Martes 13 de Enero de 2026 Comunidad

Karen Pacheco y el amor por la Virgen de la Montaña 

Es la primera coordinadora general de la Guardia del Santuario y su misión es cuidar a la Chinita en todas las instancias importantes.

“Es una gran responsabilidad proteger a la Chinita, además de entregar amor, sacrificio y tener empatía con las personas que llegan a celebrar la Fiesta Grande”, cuenta la coordinadora general de la Guardia del Santuario, Karen Pacheco, quien junto a unos 60 cascos blancos son los encargados de custodiar a la Virgen Nuestra Señora del Rosario de Andacollo.

Ahí, entre miles de peregrinos que llegan todos los años a la Fiesta Grande, se observa cómo desempeña su labor y la cercanía que tiene con la Virgen de la Montaña, pues desde los 15 años se ha dedicado a cuidarla, y “fue porque hice una manda. Hasta ese entonces, solo bailaba en los Chinos N°8. Ahora mi responsabilidad es grande”.

Todo terreno 

En un día normal, la coordinadora general de los cascos blancos “es una mamá, es trabajadora, está en pareja y trabaja con niños”, afirma la andacollina criada en el Barrio Norte, en la casa de su padre, el popular Charro de la Montaña. 

Se ríe al contar que no canta rancheras, guarachas ni cumbias, como su padre, “ya que lo mío va por las baladas románticas. Sí canto bien, y lo he demostrado en los distintos festivales que se han realizado en la comuna”

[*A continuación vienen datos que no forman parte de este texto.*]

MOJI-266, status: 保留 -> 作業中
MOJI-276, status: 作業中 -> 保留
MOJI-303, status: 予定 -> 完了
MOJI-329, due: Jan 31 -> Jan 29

También trabaja en el Programa 4 a 7 de Sernameg (Servicio Nacional de la Mujer y la Equidad de Género), que es una iniciativa apoyada por el municipio y que respalda la autonomía económica de las mujeres, ofreciendo cuidado integral y seguro para los niños de 6 a 13 años después del horario escolar. Por tanto, “mi vida está dedicada a los niños y a la Chinita. Soy asistente de párvulos; soy profesora en la Escuela de Talentos, donde hago clases en el taller de baile y coreografía”, añadió.

Casco blanco 

Si bien su amor por el cuidado de los niños es inmenso, también lo es ser una más de los integrantes de la Guardia del Santuario, porque “ahí el amor es más fuerte. Se trata de proteger a la Chinita, que es lo principal. Luego, prestar servicio al peregrino. Y debemos ser empáticos con las personas que llegan a las fiestas cumpliendo mandas, los danzantes y, reitero, estar ahí a los pies de la Chinita”.  

El amor de los cascos blancos por el prójimo es grande, porque “muchos de los guardias también trabajamos en la Camioneta Solidaria, que una vez al año recorre las calles de Andacollo solicitando alimentos para ir en ayuda de los más necesitados”.

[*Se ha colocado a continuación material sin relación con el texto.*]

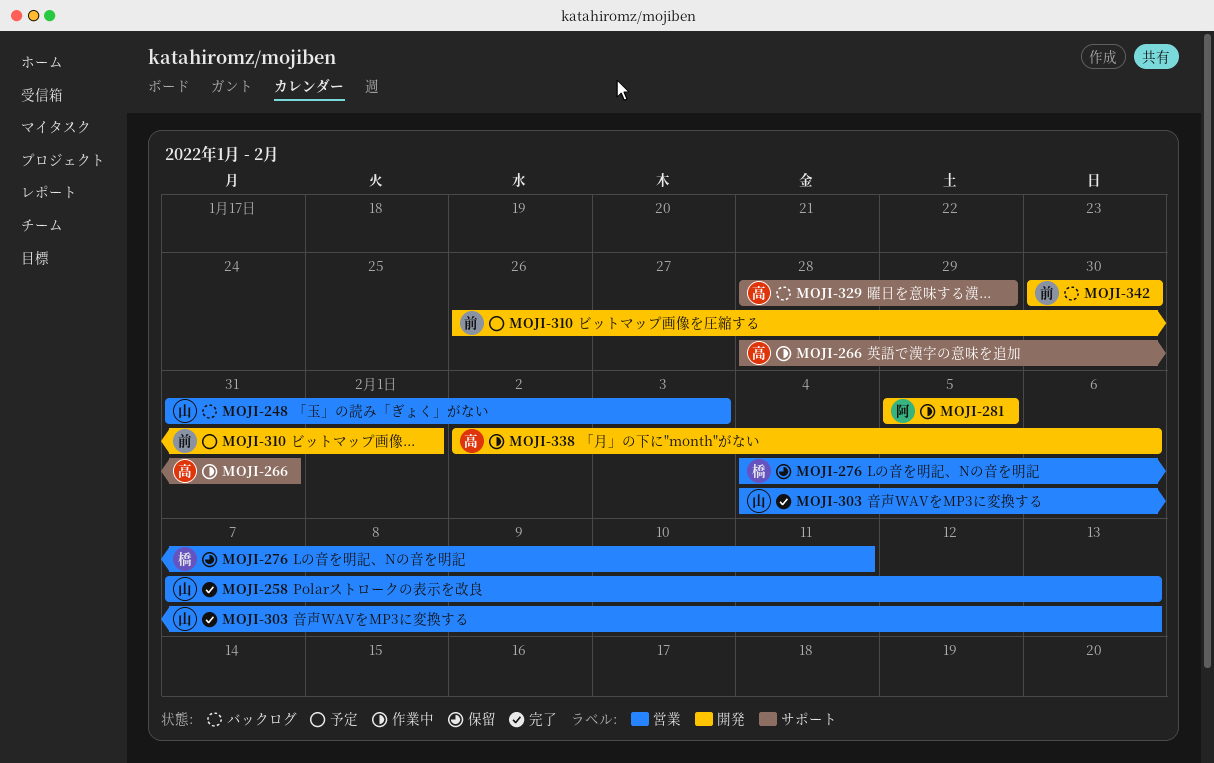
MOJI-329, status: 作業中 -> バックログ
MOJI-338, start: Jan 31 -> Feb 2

Aclara que eso de trabajar es darlo todo por la Chinita y el prójimo, pero “acá no hay dinero de por medio, somos voluntarios”. Además, guardia del santuario puede ser cualquier persona que tenga fe y desee cuidar a la Chinita; incluso pueden ser personas menores de edad, pero en ese caso deben contar con el permiso de sus padres.

La coordinadora dice sentir un noble orgullo “por ser la primera mujer en dirigir la agrupación en su historia”. Por tres años fue la segunda coordinadora, que “siempre fue dirigida por hombres, así que ahora me tocó a mí. Además, lo importante es que se elige en una votación democrática cada dos años”.

Agrega que el trabajo voluntario que hace cada uno de los integrantes es encomiable y “las gracias y felicitaciones que les brindan los peregrinos es maravilloso para cada uno de nosotros”. Sobre su labor voluntaria señala, además, que “juntamos los recursos para la adquisición de los petos y, por cierto, dependemos del Santuario de Andacollo”.

En cuanto a la labor concreta que realiza cada uno de los integrantes, Karen Pacheco señala que sus servicios están delimitados, pues hay guardias encargados de rutas, de los portones, los que protegen el anda y otros están rotando. Se suman también los guardias del museo, los que están en los lugares de las mandas, los del Templo Chico; “todos vamos rotando y haciendo lo mejor por la Chinita y los fieles y peregrinos”.

Destaca que los Guardias del Santuario no solo son de Andacollo, pues llegan integrantes desde otras regiones, y todos por mandas que le han hecho a la Chinita. “Aquí todos somos uno y nos une el amor por la Chinita”.